These projections reflect the commission's intermediate forecasting assumptions, and they do not reflect the worst that can happen. If the commission's more pessimistic assumptions turn out to be true, we will need more than half of the income of future workers to pay benefits already promised under current law.

Will the government be able to collect from one-third to one-half of the income of workers not yet born? We cannot afford the risk that the answer to that question may be "no." And even if the answer is "yes," today's young workers will get less than a two percent real rate of return on their payroll tax contributions.

The alternative is a voluntary plan that would allow workers to put some portion of their payroll tax dollars into private retirement accounts. These accounts would be funded from the Social Security surplus. As the account balances grow over time, retirees would rely more and more on their private savings and less on government to pay their monthly pension benefits.

What would happen to people already drawing Social Security benefits under these proposals? Nothing. That's why it's so disconcerting to see opponents of reform trying to scare the elderly. Under every serious reform proposal, those already retired or nearing retirement would get all the benefits they have been promised.

What about the charge that many people are too unsophisticated to make wise investment choices? The answer is: no one is going to be allowed to choose individual stocks or make other risky investments. This is not Las Vegas. Instead, people will be able to choose among a number of private professional money management firms. The firms will be restricted to conservative investments in diversified portfolios.

What about the fear that people will lose all their money in a stock market downturn? All the reform plans have a built-in safety net that eliminates most downside risk. Under several proposals, the government would guarantee future retirees no less than they would have under the current system. And this is a guarantee the government could easily afford, as the accumulation of funds in private retirement accounts shoulders more of the benefit burden through time.

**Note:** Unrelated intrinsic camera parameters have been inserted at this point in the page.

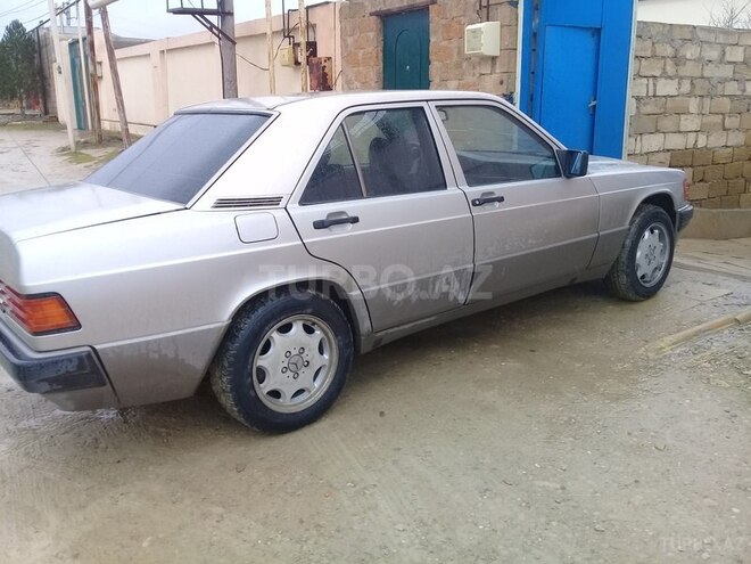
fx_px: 673
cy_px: 282
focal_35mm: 31
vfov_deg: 45.4
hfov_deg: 58.4
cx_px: 376
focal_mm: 3.3
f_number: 2.2
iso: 50
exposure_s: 1/150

Why don't we just use the Social Security surplus to pay off part of the national debt as Senate Majority Leader Tom Daschle recommended recently? Because this approach doesn't solve the long-term problem. By 2022 we would have to start borrowing again. By 2050 we would have four times as much debt as we would have with personal retirement accounts, and the debt would keep growing indefinitely into the future.

The transition to a privately funded system would be gradual, taking many years. But moving now to personal investment accounts would enable us to make the transition and save Social Security without escalating taxes or escalating debt.